=== LISTED RECORDS ===
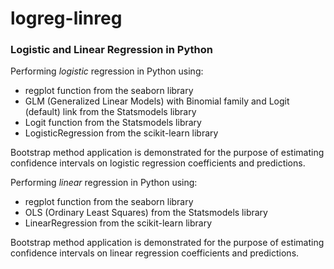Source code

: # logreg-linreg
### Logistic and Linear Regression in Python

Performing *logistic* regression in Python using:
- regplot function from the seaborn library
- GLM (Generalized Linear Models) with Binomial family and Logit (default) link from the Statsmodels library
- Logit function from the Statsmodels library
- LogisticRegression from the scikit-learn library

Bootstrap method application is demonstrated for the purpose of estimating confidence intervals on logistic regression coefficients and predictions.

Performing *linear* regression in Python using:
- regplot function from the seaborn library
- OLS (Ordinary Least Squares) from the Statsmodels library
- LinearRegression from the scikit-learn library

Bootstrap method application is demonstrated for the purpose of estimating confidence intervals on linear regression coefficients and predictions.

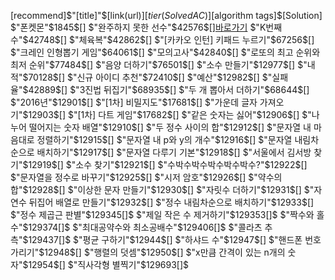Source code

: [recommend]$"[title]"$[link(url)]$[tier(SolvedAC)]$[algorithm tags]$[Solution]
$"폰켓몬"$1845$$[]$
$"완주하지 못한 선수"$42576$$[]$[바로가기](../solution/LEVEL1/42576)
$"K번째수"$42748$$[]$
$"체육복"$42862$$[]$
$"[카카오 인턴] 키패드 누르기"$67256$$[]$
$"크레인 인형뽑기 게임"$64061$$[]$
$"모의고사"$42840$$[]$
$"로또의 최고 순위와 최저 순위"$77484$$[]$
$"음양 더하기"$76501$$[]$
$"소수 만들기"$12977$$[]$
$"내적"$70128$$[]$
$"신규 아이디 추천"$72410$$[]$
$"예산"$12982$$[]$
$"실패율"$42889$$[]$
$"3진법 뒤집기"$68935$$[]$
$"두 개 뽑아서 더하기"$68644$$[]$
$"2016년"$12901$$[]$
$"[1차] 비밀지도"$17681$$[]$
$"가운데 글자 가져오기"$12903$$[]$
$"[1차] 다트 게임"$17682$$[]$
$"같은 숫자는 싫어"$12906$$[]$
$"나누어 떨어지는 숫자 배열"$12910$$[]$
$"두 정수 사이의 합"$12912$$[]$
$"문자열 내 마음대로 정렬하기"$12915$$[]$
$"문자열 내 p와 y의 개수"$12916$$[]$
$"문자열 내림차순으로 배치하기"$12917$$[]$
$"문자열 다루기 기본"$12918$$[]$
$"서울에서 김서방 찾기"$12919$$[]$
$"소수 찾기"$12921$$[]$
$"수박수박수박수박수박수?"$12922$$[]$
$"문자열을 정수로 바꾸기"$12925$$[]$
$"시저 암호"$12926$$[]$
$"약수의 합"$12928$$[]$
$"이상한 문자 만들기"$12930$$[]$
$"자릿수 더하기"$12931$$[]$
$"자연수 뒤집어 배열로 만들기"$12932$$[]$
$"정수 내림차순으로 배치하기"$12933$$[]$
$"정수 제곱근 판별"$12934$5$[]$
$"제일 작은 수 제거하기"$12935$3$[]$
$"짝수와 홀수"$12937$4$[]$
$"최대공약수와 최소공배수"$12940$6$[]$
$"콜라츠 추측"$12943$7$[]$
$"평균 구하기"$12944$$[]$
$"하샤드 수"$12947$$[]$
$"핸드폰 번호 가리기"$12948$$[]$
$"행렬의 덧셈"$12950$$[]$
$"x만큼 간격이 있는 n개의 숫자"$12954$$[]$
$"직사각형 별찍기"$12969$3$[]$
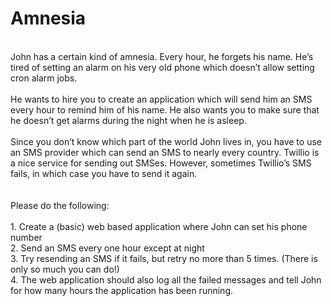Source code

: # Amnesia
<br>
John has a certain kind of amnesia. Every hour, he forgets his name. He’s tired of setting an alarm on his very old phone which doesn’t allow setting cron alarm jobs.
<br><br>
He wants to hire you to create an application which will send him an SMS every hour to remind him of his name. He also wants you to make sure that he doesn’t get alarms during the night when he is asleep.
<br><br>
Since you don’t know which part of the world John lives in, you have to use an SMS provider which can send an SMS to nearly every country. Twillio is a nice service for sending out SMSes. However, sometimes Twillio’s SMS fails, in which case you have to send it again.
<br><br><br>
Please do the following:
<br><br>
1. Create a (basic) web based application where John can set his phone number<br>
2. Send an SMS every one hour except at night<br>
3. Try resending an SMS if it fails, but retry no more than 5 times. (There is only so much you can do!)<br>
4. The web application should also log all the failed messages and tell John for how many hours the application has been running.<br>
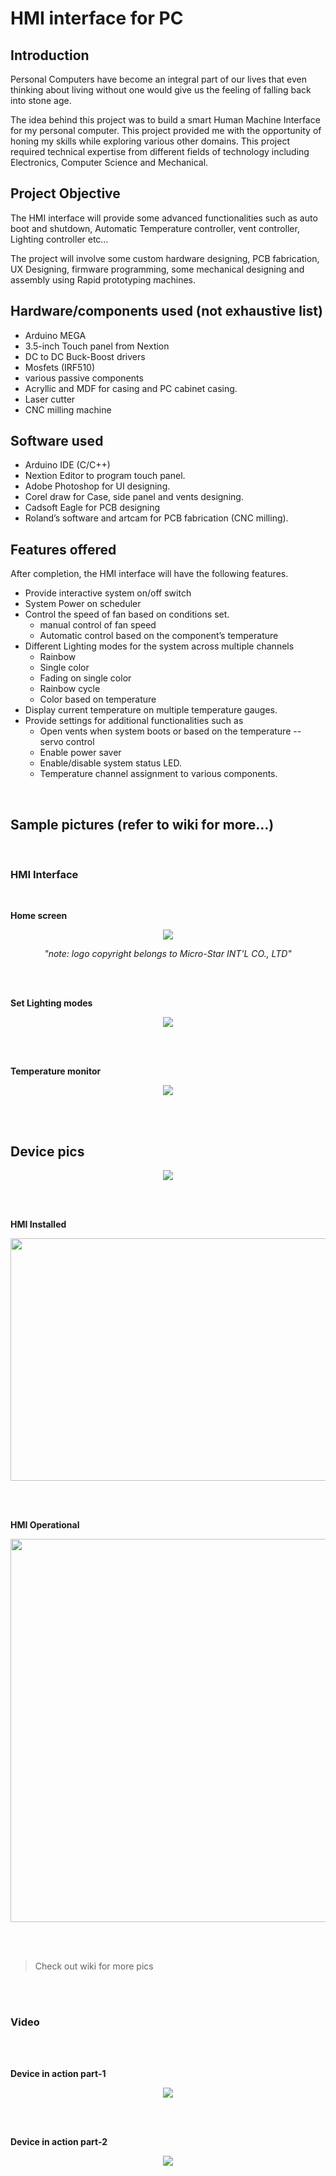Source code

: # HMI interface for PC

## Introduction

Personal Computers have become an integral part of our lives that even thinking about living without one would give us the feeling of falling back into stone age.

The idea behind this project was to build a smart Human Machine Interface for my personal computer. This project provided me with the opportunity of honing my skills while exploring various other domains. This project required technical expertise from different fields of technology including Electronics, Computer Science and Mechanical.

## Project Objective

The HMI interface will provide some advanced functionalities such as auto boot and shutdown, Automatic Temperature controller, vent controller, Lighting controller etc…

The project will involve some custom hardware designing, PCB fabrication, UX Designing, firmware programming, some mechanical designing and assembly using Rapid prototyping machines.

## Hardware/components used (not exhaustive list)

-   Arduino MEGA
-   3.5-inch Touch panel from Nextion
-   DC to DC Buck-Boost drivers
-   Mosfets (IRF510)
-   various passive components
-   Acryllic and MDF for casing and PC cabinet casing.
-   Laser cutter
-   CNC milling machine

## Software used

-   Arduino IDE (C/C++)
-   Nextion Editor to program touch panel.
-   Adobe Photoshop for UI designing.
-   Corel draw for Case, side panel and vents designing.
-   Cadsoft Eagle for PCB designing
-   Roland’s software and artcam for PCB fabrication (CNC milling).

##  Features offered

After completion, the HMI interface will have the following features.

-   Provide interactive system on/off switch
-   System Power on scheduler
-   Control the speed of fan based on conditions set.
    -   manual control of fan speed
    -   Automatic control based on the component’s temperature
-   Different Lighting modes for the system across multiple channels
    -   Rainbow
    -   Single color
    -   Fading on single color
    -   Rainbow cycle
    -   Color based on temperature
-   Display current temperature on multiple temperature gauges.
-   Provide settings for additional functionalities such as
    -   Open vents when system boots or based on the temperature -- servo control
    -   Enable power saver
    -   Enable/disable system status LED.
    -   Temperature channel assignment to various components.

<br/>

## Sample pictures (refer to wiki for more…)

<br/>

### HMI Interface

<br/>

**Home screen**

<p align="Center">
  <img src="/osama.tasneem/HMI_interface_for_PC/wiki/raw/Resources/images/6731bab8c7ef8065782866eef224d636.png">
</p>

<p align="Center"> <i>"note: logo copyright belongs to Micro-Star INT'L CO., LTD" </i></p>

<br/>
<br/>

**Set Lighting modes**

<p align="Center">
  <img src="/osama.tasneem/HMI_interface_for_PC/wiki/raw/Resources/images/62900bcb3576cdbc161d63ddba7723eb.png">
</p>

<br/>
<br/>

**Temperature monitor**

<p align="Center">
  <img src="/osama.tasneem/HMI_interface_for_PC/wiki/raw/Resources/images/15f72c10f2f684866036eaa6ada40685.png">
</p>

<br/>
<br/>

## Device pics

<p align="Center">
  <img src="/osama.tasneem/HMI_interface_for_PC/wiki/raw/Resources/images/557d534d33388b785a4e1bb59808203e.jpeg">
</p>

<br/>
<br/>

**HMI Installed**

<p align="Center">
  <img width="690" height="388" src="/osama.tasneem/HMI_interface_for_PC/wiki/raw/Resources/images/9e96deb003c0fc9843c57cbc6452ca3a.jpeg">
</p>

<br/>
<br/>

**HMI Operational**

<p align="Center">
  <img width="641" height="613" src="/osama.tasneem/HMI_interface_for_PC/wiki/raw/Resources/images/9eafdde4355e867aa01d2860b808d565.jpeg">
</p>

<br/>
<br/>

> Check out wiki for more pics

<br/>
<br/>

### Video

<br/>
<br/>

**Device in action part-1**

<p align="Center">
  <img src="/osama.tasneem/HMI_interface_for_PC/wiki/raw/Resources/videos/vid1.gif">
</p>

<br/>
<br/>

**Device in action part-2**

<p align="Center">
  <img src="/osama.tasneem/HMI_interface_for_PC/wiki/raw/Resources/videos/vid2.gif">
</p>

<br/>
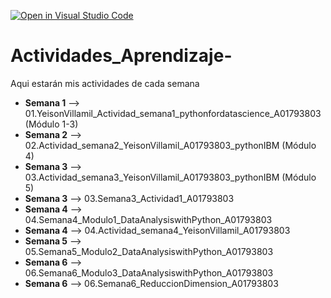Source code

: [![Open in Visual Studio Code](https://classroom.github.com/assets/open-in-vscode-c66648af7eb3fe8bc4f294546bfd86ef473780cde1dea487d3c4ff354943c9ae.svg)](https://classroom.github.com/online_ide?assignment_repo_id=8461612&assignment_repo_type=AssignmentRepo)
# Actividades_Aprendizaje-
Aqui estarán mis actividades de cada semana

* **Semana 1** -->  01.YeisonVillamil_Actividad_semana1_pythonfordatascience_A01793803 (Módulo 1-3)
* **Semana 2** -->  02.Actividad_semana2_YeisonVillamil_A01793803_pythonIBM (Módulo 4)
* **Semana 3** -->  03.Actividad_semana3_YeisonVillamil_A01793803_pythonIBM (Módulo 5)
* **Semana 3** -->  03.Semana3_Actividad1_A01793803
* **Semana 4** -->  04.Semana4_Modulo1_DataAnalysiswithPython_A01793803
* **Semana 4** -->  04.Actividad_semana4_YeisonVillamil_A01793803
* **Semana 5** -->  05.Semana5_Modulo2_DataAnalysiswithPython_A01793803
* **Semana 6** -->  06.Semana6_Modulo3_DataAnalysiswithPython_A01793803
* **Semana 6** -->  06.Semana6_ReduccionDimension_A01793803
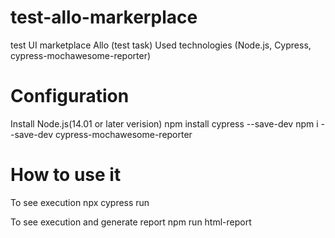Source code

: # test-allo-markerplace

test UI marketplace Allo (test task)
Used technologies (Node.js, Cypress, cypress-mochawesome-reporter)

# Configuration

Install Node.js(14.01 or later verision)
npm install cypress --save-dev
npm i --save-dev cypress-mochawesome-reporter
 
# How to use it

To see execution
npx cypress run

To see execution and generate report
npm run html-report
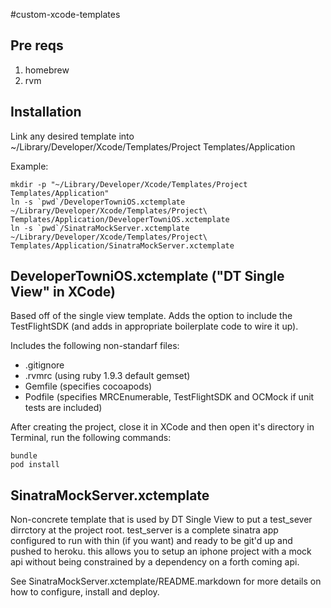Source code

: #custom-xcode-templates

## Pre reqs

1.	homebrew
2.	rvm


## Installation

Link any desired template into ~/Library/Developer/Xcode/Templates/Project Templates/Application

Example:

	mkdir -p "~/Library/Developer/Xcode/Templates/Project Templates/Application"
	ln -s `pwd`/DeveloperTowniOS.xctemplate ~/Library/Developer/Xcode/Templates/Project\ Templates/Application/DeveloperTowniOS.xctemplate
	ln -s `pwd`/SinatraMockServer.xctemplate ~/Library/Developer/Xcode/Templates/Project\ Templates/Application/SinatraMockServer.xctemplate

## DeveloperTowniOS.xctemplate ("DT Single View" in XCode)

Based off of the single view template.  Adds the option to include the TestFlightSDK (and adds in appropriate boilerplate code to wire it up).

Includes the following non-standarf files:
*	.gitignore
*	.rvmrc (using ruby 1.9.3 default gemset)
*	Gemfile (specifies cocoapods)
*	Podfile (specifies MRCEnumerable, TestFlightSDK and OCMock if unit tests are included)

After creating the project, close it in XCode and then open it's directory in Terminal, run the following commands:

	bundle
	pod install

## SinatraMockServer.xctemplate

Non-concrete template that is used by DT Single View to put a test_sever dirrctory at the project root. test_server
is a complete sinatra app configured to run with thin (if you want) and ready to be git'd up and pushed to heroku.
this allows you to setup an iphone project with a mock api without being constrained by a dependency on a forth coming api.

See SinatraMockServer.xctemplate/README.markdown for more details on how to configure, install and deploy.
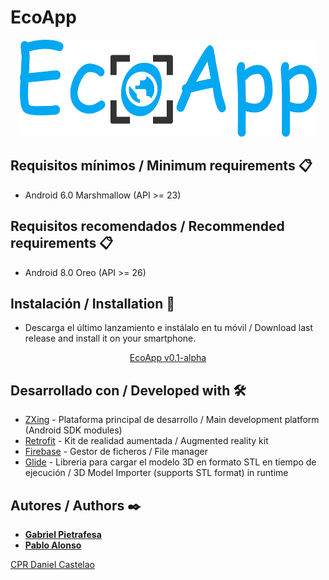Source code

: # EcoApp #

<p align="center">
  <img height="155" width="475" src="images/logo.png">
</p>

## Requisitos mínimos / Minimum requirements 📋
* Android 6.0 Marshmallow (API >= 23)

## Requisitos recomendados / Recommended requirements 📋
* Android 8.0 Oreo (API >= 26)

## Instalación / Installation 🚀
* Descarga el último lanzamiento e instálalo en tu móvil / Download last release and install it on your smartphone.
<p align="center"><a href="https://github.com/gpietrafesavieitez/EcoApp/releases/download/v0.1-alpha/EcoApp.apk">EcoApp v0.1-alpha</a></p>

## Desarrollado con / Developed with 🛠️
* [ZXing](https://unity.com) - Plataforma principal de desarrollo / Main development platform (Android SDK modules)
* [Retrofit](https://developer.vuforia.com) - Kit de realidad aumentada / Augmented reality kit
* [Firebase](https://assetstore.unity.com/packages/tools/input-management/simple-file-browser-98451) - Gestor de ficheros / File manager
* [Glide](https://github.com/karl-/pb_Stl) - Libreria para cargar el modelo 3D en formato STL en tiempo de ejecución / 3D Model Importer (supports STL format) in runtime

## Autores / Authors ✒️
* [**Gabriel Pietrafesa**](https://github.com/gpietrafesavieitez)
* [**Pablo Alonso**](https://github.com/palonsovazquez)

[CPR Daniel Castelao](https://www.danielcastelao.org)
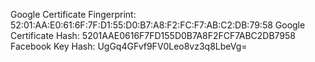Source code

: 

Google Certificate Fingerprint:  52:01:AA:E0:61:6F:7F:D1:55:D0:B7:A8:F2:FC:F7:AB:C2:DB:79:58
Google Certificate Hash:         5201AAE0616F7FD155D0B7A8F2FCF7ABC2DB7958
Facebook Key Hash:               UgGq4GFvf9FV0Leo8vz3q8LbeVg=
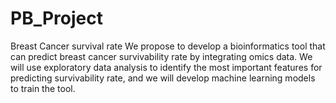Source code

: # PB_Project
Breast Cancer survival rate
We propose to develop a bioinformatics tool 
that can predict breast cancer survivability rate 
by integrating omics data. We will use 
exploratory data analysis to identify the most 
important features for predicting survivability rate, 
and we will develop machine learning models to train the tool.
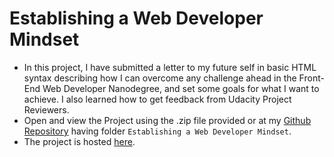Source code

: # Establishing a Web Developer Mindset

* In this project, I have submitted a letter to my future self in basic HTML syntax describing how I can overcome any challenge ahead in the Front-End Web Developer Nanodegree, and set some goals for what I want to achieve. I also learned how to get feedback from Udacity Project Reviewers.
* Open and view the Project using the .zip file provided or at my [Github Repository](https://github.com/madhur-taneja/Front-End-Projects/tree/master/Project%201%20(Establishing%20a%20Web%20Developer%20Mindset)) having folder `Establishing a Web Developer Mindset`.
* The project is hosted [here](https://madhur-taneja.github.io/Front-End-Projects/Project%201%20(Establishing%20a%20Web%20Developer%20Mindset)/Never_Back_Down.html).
===
# WORK REQUEST
Please leave out the pictures as you reproduce the lines exactly, from the first line of the entries through the line containing "- OLS (Ordinary".

# EXPECTED OUTPUT
Source code

: # logreg-linreg
### Logistic and Linear Regression in Python

Performing *logistic* regression in Python using:
- regplot function from the seaborn library
- GLM (Generalized Linear Models) with Binomial family and Logit (default) link from the Statsmodels library
- Logit function from the Statsmodels library
- LogisticRegression from the scikit-learn library

Bootstrap method application is demonstrated for the purpose of estimating confidence intervals on logistic regression coefficients and predictions.

Performing *linear* regression in Python using:
- regplot function from the seaborn library
- OLS (Ordinary Least Squares) from the Statsmodels library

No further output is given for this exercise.